__Try it__
Would you please return the lines of the entries below starting at the line that has "LION Dezember 2023" and ending at the line that has "Veröffentlicht am 29. Dezember 2023", both included, exactly as they are?

__Given data__
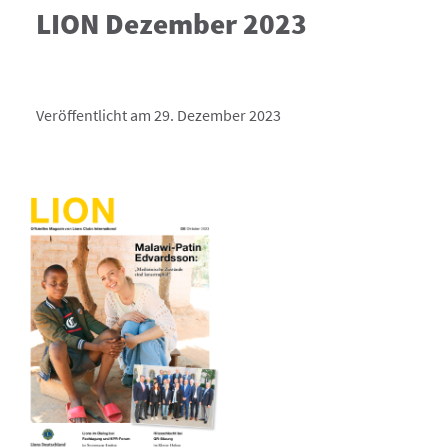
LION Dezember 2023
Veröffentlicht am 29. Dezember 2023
* * *
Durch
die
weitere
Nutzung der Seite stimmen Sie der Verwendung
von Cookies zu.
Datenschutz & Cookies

__Your response__
LION Dezember 2023
Veröffentlicht am 29. Dezember 2023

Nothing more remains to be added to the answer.